The Applicants case in the main is that the Respondent unfairly terminated their contracts of employment, alternatively that they reasonably expected, or were informed, or were made to believe that their employment with the Respondent would be made permanent.

The evidence of the Applicants, who testified, was that they believed that the primary reason for the Respondent not having employed them permanently or not having renewed their contracts was that they were members of SADTU. This was so in the light of the strained relationship between the management of the Respondent and SADTU. Whilst I find that there was a marked deterioration in the relationship between the union and the Respondent, there is no basis to suggest that the Applicants were the victims of a strained union/employer relationship. It was common cause that there were a number of lecturers who were not members of SADTU and whose contracts were not renewed at the time when the contracts of the Applicants had expired. It was also not disputed that some of the lecturers whose contracts had expired on 31 December 2009 had successfully applied for positions with the Respondent and are currently in the Respondent’s employ.

The Applicants testified that they had a reasonable expectation that the Respondent would employ them permanently. The basis of the expectation was grounded in their evidence that the Respondent’s Human Resources Officer, Senzo Shezi, had informed them that their employment would be made permanent. “Whether the expectation so aroused will be regarded as being reasonable depends on the nature of the alleged assurance, the position of the person who gave it and the strength of warnings by the employer that the contract would in fact expire”.Grogan j; Dismissal, Discrimination and Unfair Labour Practices ;2005; p151. Senzo Shezi who is alleged to have given the assurances of permanent employment is a relatively junior employee in the hierarchy of the Human Resources Department and did not have the authority to give such undertakings. Decisions on such matters are made at the level of Council together with input from the rector. The fact that contracts were extended at the end of 2008 to the end of 2009 lends credence to Shezi’s denial that he had given assurances that the Applicants would be permanently employed. At the end of 2008 when their contracts were due to expire, the Applicants were given letters which confirmed the extension of their contracts for a further year to the end of 2009. There was no evidence before me to suggest that any of the recipients of these letters objected to the extension of their contracts for a further period of twelve months, nor did any of the recipients approach Shezi to enquire about his assurance of permanent employment.

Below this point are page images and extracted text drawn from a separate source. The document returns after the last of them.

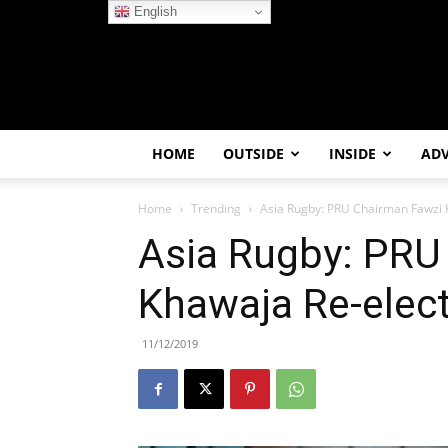
English
HOME
OUTSIDE
INSIDE
AD
Home
Trending
Asia Rugby: PRU Chairman Fawzi 
Asia Rugby: PRU
Khawaja Re-elec
11/12/2019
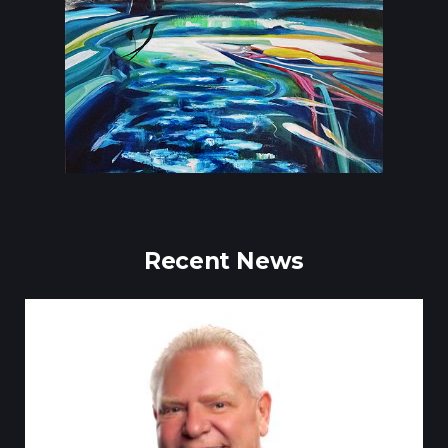
Recent News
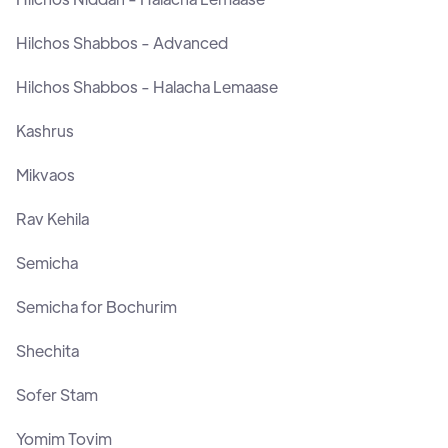
Hilchos Shabbos - Advanced
Hilchos Shabbos - Halacha Lemaase
Kashrus
Mikvaos
Rav Kehila
Semicha
Semicha for Bochurim
Shechita
Sofer Stam
Yomim Tovim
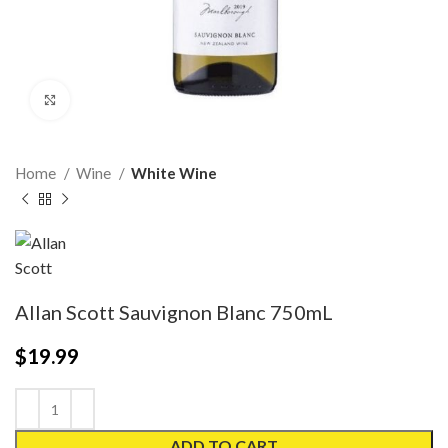
Click to enlarge
Home
Wine
White Wine
Allan Scott Sauvignon Blanc 750mL
$
19.99
ADD TO CART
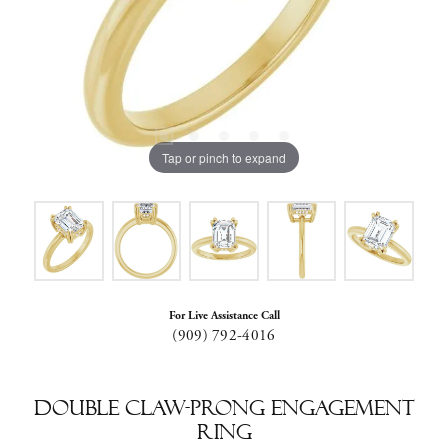
Tap or pinch to expand
For Live Assistance Call
(909) 792-4016
Double Claw-Prong Engagement
Ring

The nature of the assurance of permanency in the context of the sector which is programme based, cannot be said to be reasonable. The need to engage lecturers is based on the programmes offered and the programmes offered will obviously depend on the enrollment of learners. In addition the Respondent had been in the process of implementing Level 4 of the new NCV curriculum.

The Applicants bear the onus in terms of Section 192(1) of the LRA to prove that the expectation of continued or permanent employment is reasonable. The Applicants have failed to discharge the onus.


The Applicants, whose fixed term contracts had expired by the effluxion of time, were not dismissed by the Respondent.